=== Source document ===

I have decided that instead of sitting around eating and drinking, perhaps it is better to participate in an activity and then eat and drink….better for the digestion.


Today was golf with Hubby, Dad and Cynde.

I pulled out a hat to protect my post ski-instructor skin and stared at myself in the mirror. The hat was pink; which is now my new favorite color but it had a smiley logo on the front…..Life is Good…

PFFFHHHHHH

I stared at the cheerful life is good face before me; so very annoyed at the smiling nonchalant, never-had-a-care-in-the-world face.

Really?

Really?

The hat just stared back. The hat mocked me, Life is good my left pinky toe.

Oh come on. I said to the hat.

Well isn’t it? The hat said back.

Hmmmm…..I can think of better…isn’t it presumptuous to proclaim life is good all the time? Because it’s not….life is not good all of the time….sometimes life is sad, and confusing, and really, not very good at all…..crappy, even.

Not so sure about that, I’m just a hat; doing my hat thing, sitting in the drawer…..not so sure about life-statements because underneath I am only cotton….. donning a cute, cheerful quote. Doesn’t it make you feel better to know this hat thinks life is good?

And besides….you pulled me out of the drawer. Who’s talking to who here? May I mention, once again….I’m a hat.

The hat grinned back at me again.

Stupid, cheerful hat.

I decided I didn’t need the hassle. I put the hat back in the drawer and pulled out my J. Crew fishing hat…

Because life is fish….or something like that.

For Sale: One pink Life is Good hat with an attitude.

Bammers

People have asked for copies of readings and what the family wrote for Samantha’s service. I will be posting things throughout the week.

This is what Hubby wrote for Samantha. They loved Dr. Seuss, so this is in Dr. Seuss style. It is his last bedtime story for her. He wrote the ending the way Samantha’s life should have been.

P.S.- Hubby read this at the service….occasionally having to stop because “something was in his eye” he did a beautiful job. The love he has for his Bammers resonated through the church.

Bammers

In the far away town of Sama Bamma Lome,

Heather the wonder was queen of a home.

A nice little place. It was Clean. It was Neat.

Plenty of water and plenty to eat.

One day Heather realized things weren’t quit right,

her belly started to grow, it was really a sight.

As time went on it was amazing and new,

that belly just kept growing, it grew, and grew and grew.

I mean, It was really huge!

In no time at all the mystery was ended,

Heather held in her arms something incredibly splendid.

I won’t leave you guessing it wasn’t a boy,

it was a girl of course, her name was Samantha, what a joy!

For Heather there was no time for bed,

there was much to do, Samantha needed to be fed.

With no delay Heather went straight to work,

using tools such as pumps, bottles and a fork.

=== Material shown ===

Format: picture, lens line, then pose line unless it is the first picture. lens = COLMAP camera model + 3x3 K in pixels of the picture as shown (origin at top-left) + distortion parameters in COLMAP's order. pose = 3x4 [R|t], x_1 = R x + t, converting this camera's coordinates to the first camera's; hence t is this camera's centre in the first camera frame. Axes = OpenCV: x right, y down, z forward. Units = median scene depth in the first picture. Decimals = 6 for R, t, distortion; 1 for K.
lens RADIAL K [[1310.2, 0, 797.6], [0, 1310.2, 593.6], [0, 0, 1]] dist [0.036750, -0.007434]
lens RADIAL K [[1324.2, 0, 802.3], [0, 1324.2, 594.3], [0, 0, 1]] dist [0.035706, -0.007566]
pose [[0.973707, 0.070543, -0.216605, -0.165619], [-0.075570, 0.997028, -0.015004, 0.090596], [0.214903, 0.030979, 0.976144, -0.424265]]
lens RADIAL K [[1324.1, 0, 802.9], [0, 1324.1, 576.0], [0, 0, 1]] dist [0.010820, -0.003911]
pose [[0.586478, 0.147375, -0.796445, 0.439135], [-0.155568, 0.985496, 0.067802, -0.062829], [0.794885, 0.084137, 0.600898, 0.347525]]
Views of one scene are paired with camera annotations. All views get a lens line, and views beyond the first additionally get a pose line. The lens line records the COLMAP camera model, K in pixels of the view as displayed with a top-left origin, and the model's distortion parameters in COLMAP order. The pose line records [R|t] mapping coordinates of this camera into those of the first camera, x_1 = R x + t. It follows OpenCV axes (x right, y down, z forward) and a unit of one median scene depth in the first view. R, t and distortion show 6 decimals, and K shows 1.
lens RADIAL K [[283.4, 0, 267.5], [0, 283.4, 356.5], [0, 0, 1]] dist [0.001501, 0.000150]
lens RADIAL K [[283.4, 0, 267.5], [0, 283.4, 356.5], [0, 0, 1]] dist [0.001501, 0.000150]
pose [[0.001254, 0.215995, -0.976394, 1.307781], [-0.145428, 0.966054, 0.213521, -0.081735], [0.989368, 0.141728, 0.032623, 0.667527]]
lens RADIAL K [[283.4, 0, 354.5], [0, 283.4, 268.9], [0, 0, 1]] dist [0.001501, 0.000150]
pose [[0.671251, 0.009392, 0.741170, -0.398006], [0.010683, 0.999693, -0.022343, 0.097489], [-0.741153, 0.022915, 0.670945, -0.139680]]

===

Work task A:
List the tools Heather used, according to the poem in the blog post.
Work task B:
Write out the blog post from "And besides….you pulled" to "with an attitude.", swapping "drawer" for "closet" each time it appears.

Answer area A:
pumps, bottles, a fork

Answer area B:
And besides….you pulled me out of the closet. Who’s talking to who here? May I mention, once again….I’m a hat.

The hat grinned back at me again.

Stupid, cheerful hat.

I decided I didn’t need the hassle. I put the hat back in the closet and pulled out my J. Crew fishing hat…

Because life is fish….or something like that.

For Sale: One pink Life is Good hat with an attitude.